The Amazon river dolphin, Inia geoffrensis, is classified as endangered by the IUCN Red List. The Bolivian river dolphin faces a multitude of threats. Overfishing, deforestation, and hydroelectric construction are all major factors in the current population decline. Fisheries also pose a threat to the dolphins, for fishermen might see the dolphins as competition for fish. Deceased dolphins have been noted to have wounds from nets, as well as cuts and mutilation most likely caused by humans. River dolphins are some of the most at-risk marine animals worldwide due to their limited habitats and threats from land.

==Conservation==

Since the construction of the two hydroelectric dams in the segment of river where Bolivian river dolphins are found in 2008, the movement of the river has been blocked into two reservoirs of about 300 and 350 km^{2}. Each dam is equipped with mechanisms to promote fish transportation between the reservoirs to prevent the populations from being evolutionarily cut off, however, it is unlikely the Bolivian river dolphins will use these transports. The upstream and downstream populations of I. boliviensis have been cut off by the design of the transport, as they can sustain only short bursts of swimming through high velocity water, and the transports are shallow and narrow with high velocity water, providing an effective barrier between populations. The dams can also cause a change to the fish community structure, and therefore altering the diet of Bolivian river dolphins.
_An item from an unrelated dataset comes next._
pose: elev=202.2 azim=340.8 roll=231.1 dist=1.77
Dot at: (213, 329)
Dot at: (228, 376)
Conservation efforts to prevent further population decline of freshwater dolphins can begin with protecting areas from human influence. Limiting or removing boat traffic, creating better marine animal passageways through dams, and working with fisheries to live alongside wildlife instead of fighting against it are all important steps. Preserving habitats is important for species richness, genetic diversity, and ecosystem complexity.

== Behavior ==
Bolivian river dolphins are elusive and difficult to observe, as they typically swim below the surface.

In August 2021, a research team observed two sexually aroused juvenile male dolphins near the Tijamuchi River playing with a Beni anaconda (Eunectes beniensis).

Necropsies have shown the Bolivian river dolphin diet includes a variety of different species of fish, as well as crabs. In the necropsy of a juvenile dolphin, multiple different species of fish from at least 4 different families were found in its stomach contents. It is also worth noting that none of the species present in this particular juvenile's stomach were target species for fisheries.

The dolphins are difficult to observe in the murky river water. However, in April 2022, three ecologists published photographs of Bolivian river dolphins play with a large (presumably dead) Beni Anaconda snake.